The definition of reverse pair is as follows: for the i-th and j-th elements of the sequence, if i<j and a[i]>a[j], then it is a reverse pair; otherwise, it is not.
Input format
The first line contains the integer n, indicating the length of the sequence.

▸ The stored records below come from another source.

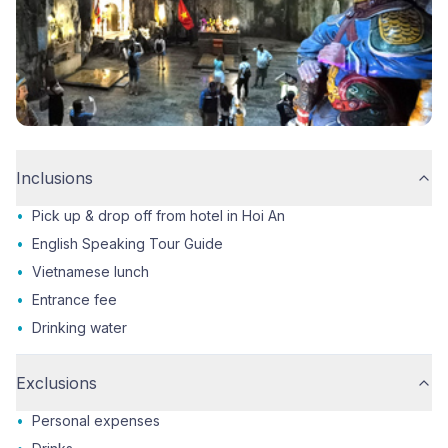
Inclusions
•
Pick up & drop off from hotel in Hoi An
•
English Speaking Tour Guide
•
Vietnamese lunch
•
Entrance fee
•
Drinking water
Exclusions
•
Personal expenses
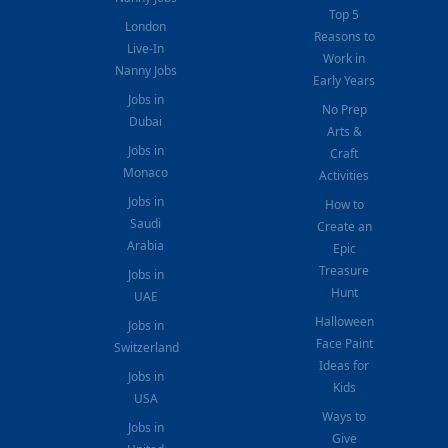
Top 5
London
Reasons to
Live-In
Work in
Nanny Jobs
Early Years
Jobs in
No Prep
Dubai
Arts &
Jobs in
Craft
Monaco
Activities
Jobs in
How to
Saudi
Create an
Arabia
Epic
Treasure
Jobs in
Hunt
UAE
Halloween
Jobs in
Face Paint
Switzerland
Ideas for
Jobs in
Kids
USA
Ways to
Jobs in
Give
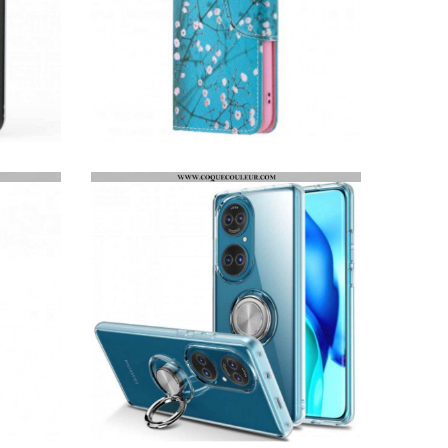
HOUSSE HUAWEI P50 ARBRE FLEURI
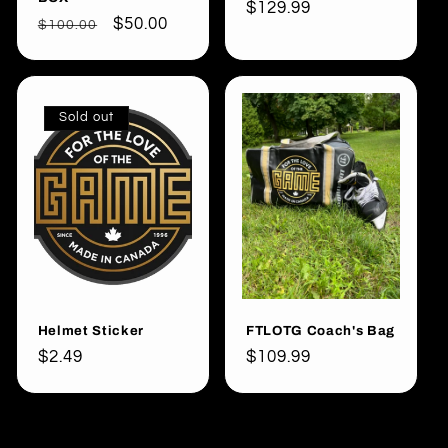
Regular
$129.99
Regular
Sale
$50.00
$100.00
price
price
price
Sold out
Helmet Sticker
FTLOTG Coach's Bag
Regular
$2.49
Regular
$109.99
price
price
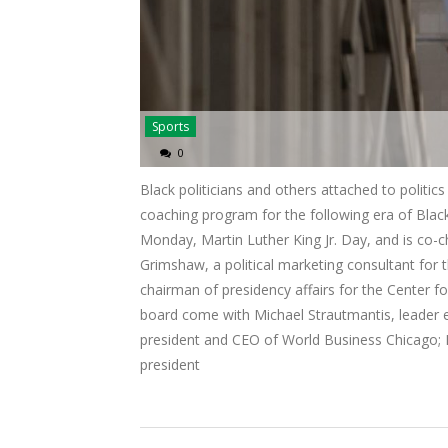
Sports
0
Black politicians and others attached to politi
coaching program for the following era of Blac
Monday, Martin Luther King Jr. Day, and is co-ch
Grimshaw, a political marketing consultant for
chairman of presidency affairs for the Center 
board come with Michael Strautmantis, leader
president and CEO of World Business Chicago; 
president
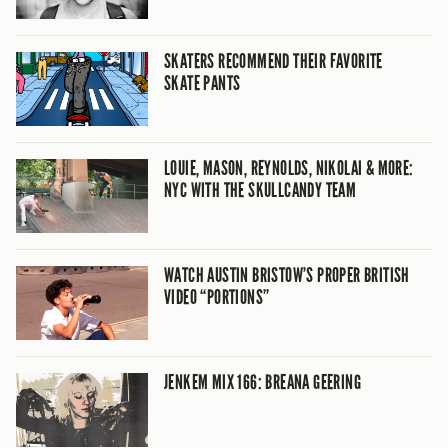
SKATERS RECOMMEND THEIR FAVORITE
SKATE PANTS
LOUIE, MASON, REYNOLDS, NIKOLAI & MORE:
NYC WITH THE SKULLCANDY TEAM
WATCH AUSTIN BRISTOW’S PROPER BRITISH
VIDEO “PORTIONS”
JENKEM MIX 166: BREANA GEERING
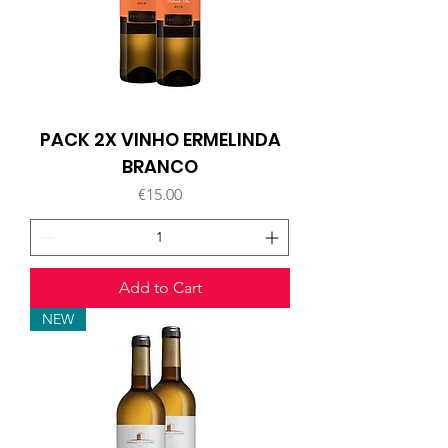
PACK 2X VINHO ERMELINDA
BRANCO
Price
€15.00
Add to Cart
NEW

The second line contains n integers representing the entire sequence.
Output format
Output an integer, indicating the number of reversed pairs.
The data range
is 1≤n≤100000, and
the value range of the elements in the array is [1,109].
Input sample:
6
2 3 4 5 6 1
Output sample:
5
#include <iostream>
using namespace std;
typedef long long LL;
const int N = 100010;
int q[N],tmp[N];
LL merge_sort(int l, int r) // 归并排序
{
if (l >= r) return 0;
int mid = l + r >> 1;//从中间划分
//结果用res存
LL res = merge_sort(l, mid)+merge_sort(mid + 1, r);
//归并排序,依旧是分成两段进行比较
int k= 0, i = l, j = mid + 1;
//二路归并,用两个指针
//这一次要找的是大于的位置,所以依旧是当左边小于右边时,就i++
while (i <= mid && j <= r)
//如果前一半的值小于后一半的值的话,将前一半的这个值放入tmp中,指针i向后挪动1位
if (q[i] <= q[j]) tmp[k++] = q[i++];
//否则指针j向后挪动一位,并且此时可以将res的结果得出
//说明从i开始到mid结束的数的个数都是符合res结果的,所以res = mid -i+ 1
else
{
tmp[k++] = q[j++];
res += mid - i + 1 ;
}
//当不满足i <= mid && j <= r后,说明有一半的已经走向了尽头,剩下的就全部放入tmp中就可以了
while(i<= mid)
tmp[k++] = q[i++];
while(j<= r)
tmp[k++] = q[j++];
//物归原主
for (int i = l,j = 0; i <=r; i ++, j++){
q[i] = tmp[j];
}
return res ;
}
int main()
{
int n;
//输出序列长度
cin >> n;
//输入序列
for (int i = 0; i < n; i ++ ){
cin >> q[i];
}
cout << merge_sort(0,n-1) <<endl;
return 0;
}